Task instructions
Pick out every line in the records below that contains the word "chart", and copy each one in full.

[Opening Supplied material section]

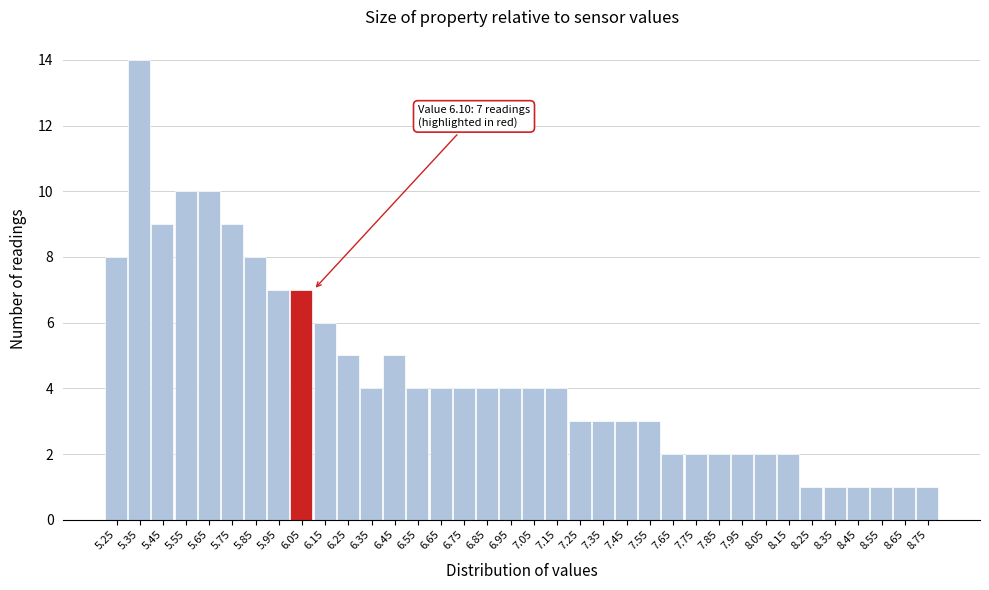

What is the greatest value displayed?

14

[Closing Supplied material section]
[Opening Supplied material section]

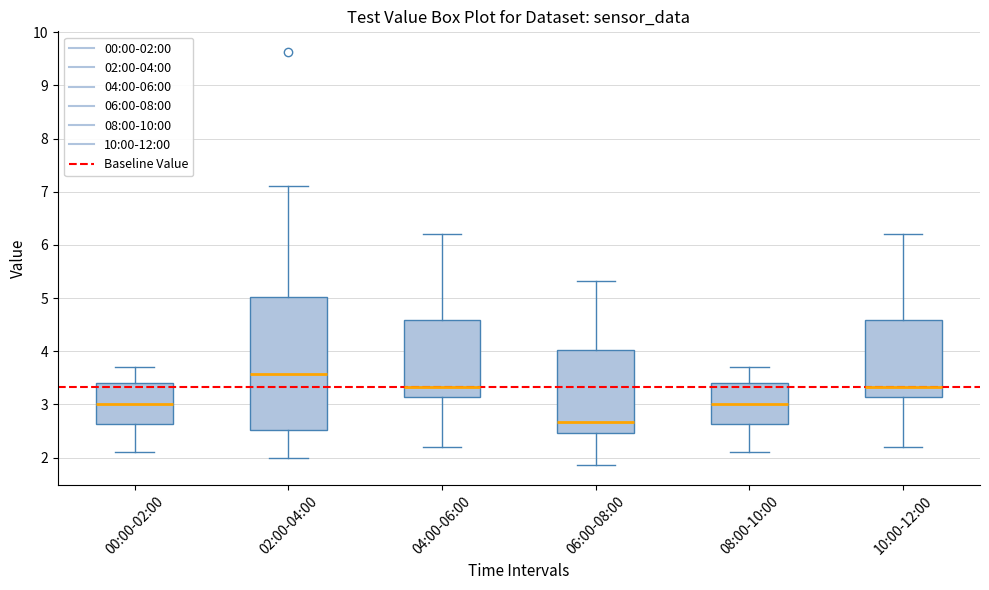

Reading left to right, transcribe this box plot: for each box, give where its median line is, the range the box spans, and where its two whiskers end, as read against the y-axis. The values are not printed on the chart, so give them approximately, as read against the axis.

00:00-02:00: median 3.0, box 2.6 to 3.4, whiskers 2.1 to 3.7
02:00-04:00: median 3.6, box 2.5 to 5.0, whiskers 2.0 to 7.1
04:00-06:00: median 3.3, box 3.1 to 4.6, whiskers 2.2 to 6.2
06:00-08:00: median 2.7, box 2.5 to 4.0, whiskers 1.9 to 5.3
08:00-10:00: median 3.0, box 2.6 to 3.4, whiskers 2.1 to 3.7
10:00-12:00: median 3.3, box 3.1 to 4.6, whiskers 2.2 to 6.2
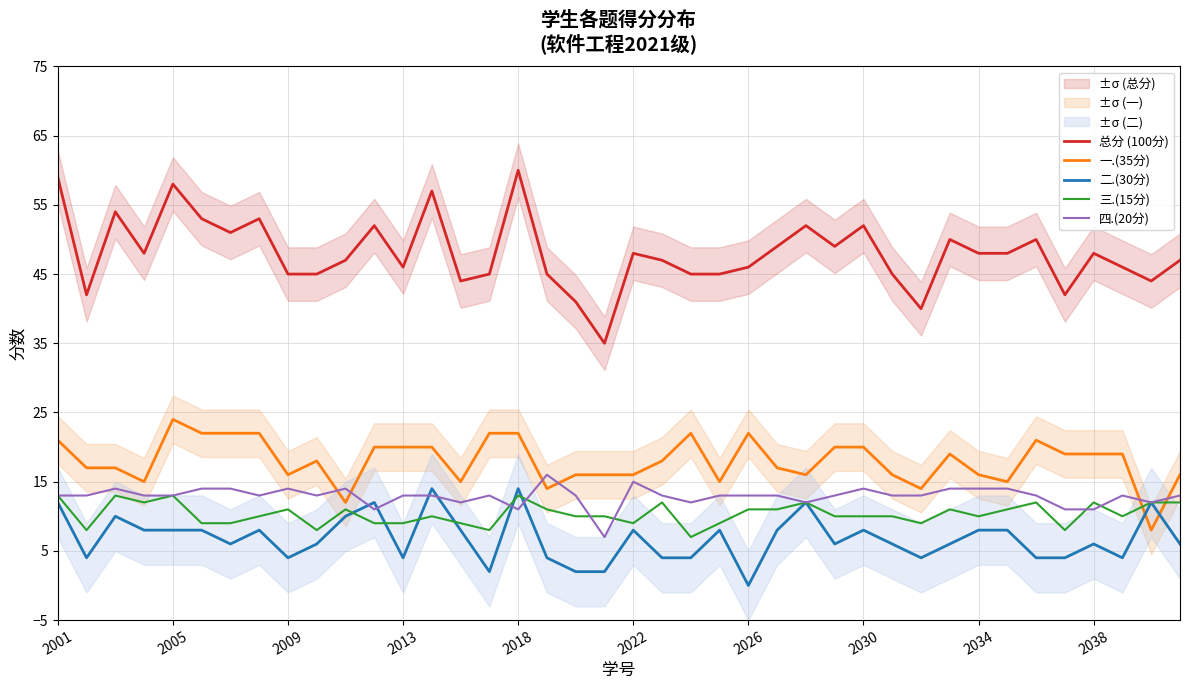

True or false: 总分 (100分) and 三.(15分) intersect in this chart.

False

[Closing Supplied material section]

Written reply
Reading left to right, transcribe this box plot: for each box, give where its median line is, the range the box spans, and where its two whiskers end, as read against the y-axis. The values are not printed on the chart, so give them approximately, as read against the axis.
True or false: 总分 (100分) and 三.(15分) intersect in this chart.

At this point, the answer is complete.